From the records below, output exactly the lines running from the line containing "X146653333Y-93720533D01*" through the line containing "X157289523Y-101292914D02*", and no others.

PROVIDED MATERIAL
___

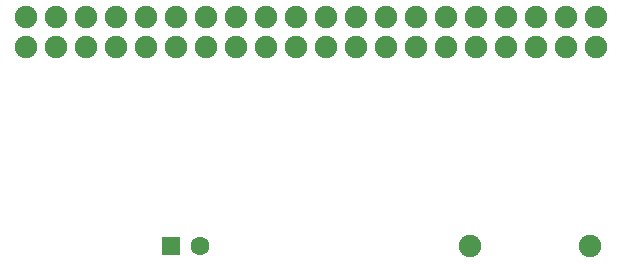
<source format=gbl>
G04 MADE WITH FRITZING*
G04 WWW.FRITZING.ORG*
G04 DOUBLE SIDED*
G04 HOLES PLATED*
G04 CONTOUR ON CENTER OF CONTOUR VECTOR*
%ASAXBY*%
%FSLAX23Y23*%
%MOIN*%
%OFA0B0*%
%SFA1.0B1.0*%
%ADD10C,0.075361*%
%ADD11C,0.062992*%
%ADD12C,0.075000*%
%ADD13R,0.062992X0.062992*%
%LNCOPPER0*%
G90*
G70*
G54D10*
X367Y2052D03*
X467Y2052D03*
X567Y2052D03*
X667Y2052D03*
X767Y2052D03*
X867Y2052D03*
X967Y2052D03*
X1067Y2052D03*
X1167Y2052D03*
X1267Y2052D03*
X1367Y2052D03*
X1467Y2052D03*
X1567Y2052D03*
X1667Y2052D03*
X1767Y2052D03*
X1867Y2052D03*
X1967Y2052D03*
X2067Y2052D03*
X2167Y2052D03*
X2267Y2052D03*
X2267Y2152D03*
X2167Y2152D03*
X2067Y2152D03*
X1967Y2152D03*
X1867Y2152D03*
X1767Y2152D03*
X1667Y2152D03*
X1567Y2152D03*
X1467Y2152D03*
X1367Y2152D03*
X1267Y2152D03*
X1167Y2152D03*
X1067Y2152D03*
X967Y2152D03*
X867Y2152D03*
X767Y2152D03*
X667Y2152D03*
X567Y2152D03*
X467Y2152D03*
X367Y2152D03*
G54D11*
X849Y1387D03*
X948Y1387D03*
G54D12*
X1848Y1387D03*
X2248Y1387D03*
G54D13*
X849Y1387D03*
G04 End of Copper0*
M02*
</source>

___

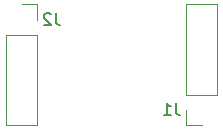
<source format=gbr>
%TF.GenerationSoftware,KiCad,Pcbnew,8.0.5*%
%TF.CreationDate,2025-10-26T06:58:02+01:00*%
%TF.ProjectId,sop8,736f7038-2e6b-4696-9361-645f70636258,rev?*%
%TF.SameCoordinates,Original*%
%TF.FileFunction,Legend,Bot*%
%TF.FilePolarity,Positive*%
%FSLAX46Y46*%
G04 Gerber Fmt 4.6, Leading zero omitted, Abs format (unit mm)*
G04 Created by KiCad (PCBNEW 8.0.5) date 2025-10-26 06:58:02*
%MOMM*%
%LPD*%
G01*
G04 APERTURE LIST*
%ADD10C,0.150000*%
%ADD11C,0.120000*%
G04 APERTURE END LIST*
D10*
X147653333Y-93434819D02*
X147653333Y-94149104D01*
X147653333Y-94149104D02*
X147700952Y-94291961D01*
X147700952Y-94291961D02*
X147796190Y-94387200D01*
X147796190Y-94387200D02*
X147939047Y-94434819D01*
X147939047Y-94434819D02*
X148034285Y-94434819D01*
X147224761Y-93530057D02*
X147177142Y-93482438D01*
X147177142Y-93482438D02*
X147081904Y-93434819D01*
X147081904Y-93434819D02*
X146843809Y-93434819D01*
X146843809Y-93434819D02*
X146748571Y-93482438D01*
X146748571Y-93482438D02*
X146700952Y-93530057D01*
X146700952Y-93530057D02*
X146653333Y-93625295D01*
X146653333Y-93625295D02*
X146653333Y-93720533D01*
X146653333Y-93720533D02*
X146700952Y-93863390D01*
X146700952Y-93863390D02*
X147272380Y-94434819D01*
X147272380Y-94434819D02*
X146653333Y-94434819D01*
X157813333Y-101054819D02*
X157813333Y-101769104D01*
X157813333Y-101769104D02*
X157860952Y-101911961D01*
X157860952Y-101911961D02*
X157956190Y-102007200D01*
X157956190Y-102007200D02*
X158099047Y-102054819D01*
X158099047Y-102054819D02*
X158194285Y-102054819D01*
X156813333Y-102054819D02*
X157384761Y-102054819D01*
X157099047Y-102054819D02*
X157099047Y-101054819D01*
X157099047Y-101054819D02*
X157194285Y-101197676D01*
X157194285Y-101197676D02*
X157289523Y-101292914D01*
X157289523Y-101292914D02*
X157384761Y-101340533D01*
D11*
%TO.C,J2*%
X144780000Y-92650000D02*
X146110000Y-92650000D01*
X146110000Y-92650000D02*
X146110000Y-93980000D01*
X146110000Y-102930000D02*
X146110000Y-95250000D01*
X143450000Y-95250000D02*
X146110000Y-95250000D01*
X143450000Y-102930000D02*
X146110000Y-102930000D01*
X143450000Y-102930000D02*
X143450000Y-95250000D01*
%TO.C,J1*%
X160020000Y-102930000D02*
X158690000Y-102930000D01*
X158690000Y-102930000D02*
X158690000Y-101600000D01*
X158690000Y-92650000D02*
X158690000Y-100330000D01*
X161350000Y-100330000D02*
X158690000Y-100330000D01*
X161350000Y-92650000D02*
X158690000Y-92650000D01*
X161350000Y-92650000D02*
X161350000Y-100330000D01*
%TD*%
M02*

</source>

___

EXERCISE ANSWER
X146653333Y-93720533D01*
X146653333Y-93720533D02*
X146700952Y-93863390D01*
X146700952Y-93863390D02*
X147272380Y-94434819D01*
X147272380Y-94434819D02*
X146653333Y-94434819D01*
X157813333Y-101054819D02*
X157813333Y-101769104D01*
X157813333Y-101769104D02*
X157860952Y-101911961D01*
X157860952Y-101911961D02*
X157956190Y-102007200D01*
X157956190Y-102007200D02*
X158099047Y-102054819D01*
X158099047Y-102054819D02*
X158194285Y-102054819D01*
X156813333Y-102054819D02*
X157384761Y-102054819D01*
X157099047Y-102054819D02*
X157099047Y-101054819D01*
X157099047Y-101054819D02*
X157194285Y-101197676D01*
X157194285Y-101197676D02*
X157289523Y-101292914D01*
X157289523Y-101292914D02*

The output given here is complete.